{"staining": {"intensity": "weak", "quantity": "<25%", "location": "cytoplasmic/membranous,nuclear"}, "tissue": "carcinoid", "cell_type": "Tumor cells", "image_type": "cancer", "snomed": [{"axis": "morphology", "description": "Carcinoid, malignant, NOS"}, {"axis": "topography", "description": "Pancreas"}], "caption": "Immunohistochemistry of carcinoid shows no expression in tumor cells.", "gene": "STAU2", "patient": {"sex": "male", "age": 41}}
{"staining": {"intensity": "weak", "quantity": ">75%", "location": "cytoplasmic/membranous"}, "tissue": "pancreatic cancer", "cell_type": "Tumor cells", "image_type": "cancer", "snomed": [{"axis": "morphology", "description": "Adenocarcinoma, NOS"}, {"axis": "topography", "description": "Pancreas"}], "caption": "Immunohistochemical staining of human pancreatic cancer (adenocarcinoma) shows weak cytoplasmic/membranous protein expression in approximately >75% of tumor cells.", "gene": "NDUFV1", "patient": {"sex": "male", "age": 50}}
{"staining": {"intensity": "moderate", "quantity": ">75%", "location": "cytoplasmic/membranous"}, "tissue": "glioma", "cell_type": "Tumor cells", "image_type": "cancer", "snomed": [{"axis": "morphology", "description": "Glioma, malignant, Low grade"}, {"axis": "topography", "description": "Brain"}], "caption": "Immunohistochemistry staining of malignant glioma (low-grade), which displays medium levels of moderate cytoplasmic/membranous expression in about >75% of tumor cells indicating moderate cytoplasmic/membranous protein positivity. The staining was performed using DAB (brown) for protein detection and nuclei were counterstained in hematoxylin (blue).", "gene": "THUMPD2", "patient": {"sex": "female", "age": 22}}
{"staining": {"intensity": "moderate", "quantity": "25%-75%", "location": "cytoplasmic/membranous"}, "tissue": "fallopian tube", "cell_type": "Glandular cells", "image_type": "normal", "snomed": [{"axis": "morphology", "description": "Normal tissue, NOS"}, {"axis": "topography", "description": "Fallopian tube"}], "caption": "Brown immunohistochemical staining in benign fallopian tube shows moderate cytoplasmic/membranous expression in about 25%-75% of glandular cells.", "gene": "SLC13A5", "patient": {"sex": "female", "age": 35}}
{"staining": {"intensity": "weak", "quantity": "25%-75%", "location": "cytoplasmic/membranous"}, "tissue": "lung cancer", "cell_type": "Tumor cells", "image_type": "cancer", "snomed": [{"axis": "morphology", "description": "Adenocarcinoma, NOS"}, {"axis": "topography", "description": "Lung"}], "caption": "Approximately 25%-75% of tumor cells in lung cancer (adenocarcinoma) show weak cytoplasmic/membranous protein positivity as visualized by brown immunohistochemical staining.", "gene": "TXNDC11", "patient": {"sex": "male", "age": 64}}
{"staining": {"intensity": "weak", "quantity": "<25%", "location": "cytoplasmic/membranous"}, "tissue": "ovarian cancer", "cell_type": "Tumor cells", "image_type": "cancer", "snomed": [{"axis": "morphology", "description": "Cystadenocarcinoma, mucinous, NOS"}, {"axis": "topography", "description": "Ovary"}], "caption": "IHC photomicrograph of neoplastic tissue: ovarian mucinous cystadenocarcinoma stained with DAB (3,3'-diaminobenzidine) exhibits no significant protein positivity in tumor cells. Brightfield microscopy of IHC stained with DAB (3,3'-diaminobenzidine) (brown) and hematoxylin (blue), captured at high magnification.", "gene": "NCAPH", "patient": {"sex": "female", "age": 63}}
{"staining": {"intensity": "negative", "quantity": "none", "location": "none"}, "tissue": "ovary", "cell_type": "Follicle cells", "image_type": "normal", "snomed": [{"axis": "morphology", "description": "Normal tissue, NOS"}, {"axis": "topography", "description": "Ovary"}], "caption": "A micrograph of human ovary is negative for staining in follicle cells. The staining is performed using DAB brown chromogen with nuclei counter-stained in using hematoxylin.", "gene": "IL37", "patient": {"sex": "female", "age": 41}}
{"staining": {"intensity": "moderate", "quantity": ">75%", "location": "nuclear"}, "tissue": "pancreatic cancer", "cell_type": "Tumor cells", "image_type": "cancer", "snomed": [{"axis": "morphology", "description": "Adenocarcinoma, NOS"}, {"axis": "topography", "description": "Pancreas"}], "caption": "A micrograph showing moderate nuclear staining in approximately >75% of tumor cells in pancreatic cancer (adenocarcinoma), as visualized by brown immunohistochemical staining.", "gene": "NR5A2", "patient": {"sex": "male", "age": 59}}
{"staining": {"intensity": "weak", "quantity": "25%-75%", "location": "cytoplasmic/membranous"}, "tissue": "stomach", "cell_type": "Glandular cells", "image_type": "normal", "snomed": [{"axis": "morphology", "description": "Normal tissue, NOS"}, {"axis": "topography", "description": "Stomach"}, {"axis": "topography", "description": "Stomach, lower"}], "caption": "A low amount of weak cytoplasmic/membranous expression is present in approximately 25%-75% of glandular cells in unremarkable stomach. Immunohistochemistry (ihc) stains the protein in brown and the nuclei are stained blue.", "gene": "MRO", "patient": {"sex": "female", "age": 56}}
::::::
TASK DIRECTIONS:
All that is needed is how many lines of the data contain "human", stated as a number.

EXPECTED ANSWER:
2